--- START ---

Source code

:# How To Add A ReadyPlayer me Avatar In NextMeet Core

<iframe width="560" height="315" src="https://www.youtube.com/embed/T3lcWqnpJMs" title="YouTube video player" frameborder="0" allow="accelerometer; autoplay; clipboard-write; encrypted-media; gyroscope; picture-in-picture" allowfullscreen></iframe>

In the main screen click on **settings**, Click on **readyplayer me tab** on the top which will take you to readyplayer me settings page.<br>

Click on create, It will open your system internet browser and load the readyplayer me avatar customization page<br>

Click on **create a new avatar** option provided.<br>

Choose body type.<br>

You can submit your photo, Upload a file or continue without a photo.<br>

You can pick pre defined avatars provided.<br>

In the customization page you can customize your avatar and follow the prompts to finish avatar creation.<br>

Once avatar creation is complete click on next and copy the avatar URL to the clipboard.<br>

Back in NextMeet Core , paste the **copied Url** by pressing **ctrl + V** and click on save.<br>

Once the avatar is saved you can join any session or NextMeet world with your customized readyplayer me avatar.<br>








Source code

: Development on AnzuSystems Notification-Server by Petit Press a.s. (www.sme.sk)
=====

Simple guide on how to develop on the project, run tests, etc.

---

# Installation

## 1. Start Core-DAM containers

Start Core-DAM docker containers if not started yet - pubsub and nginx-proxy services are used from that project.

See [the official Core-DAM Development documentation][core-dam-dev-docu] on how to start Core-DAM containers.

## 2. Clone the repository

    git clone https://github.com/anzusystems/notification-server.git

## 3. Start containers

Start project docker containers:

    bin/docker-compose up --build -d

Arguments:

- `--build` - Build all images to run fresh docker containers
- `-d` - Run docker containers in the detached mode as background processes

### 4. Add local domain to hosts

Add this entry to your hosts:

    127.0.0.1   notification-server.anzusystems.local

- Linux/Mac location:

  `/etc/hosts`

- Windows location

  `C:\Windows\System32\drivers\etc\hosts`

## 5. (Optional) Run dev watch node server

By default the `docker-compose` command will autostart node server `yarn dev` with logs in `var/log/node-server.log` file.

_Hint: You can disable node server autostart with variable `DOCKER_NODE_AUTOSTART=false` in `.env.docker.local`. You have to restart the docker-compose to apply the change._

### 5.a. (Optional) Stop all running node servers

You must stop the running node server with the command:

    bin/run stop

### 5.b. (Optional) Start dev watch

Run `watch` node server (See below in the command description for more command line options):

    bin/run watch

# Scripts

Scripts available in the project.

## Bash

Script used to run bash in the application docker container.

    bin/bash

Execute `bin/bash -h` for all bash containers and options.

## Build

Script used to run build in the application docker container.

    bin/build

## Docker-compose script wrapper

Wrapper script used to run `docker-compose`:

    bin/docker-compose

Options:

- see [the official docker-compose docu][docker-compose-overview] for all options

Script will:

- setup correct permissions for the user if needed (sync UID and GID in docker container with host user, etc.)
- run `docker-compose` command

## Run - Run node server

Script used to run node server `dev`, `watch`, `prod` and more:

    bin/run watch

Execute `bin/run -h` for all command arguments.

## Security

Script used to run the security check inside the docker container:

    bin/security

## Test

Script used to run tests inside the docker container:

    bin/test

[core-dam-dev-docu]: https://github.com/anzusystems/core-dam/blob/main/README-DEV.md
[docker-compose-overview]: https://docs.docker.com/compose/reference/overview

--- END ---

> **Exercise**
Repeat, exactly as they stand above, the lines from the line with "autoplay; clipboard-write; encrypted-media;" to the line with "Start project docker", both lines included.

> **Result of the task**
<iframe width="560" height="315" src="https://www.youtube.com/embed/T3lcWqnpJMs" title="YouTube video player" frameborder="0" allow="accelerometer; autoplay; clipboard-write; encrypted-media; gyroscope; picture-in-picture" allowfullscreen></iframe>

In the main screen click on **settings**, Click on **readyplayer me tab** on the top which will take you to readyplayer me settings page.<br>

Click on create, It will open your system internet browser and load the readyplayer me avatar customization page<br>

Click on **create a new avatar** option provided.<br>

Choose body type.<br>

You can submit your photo, Upload a file or continue without a photo.<br>

You can pick pre defined avatars provided.<br>

In the customization page you can customize your avatar and follow the prompts to finish avatar creation.<br>

Once avatar creation is complete click on next and copy the avatar URL to the clipboard.<br>

Back in NextMeet Core , paste the **copied Url** by pressing **ctrl + V** and click on save.<br>

Once the avatar is saved you can join any session or NextMeet world with your customized readyplayer me avatar.<br>








Source code

: Development on AnzuSystems Notification-Server by Petit Press a.s. (www.sme.sk)
=====

Simple guide on how to develop on the project, run tests, etc.

---

# Installation

## 1. Start Core-DAM containers

Start Core-DAM docker containers if not started yet - pubsub and nginx-proxy services are used from that project.

See [the official Core-DAM Development documentation][core-dam-dev-docu] on how to start Core-DAM containers.

## 2. Clone the repository

    git clone https://github.com/anzusystems/notification-server.git

## 3. Start containers

Start project docker containers:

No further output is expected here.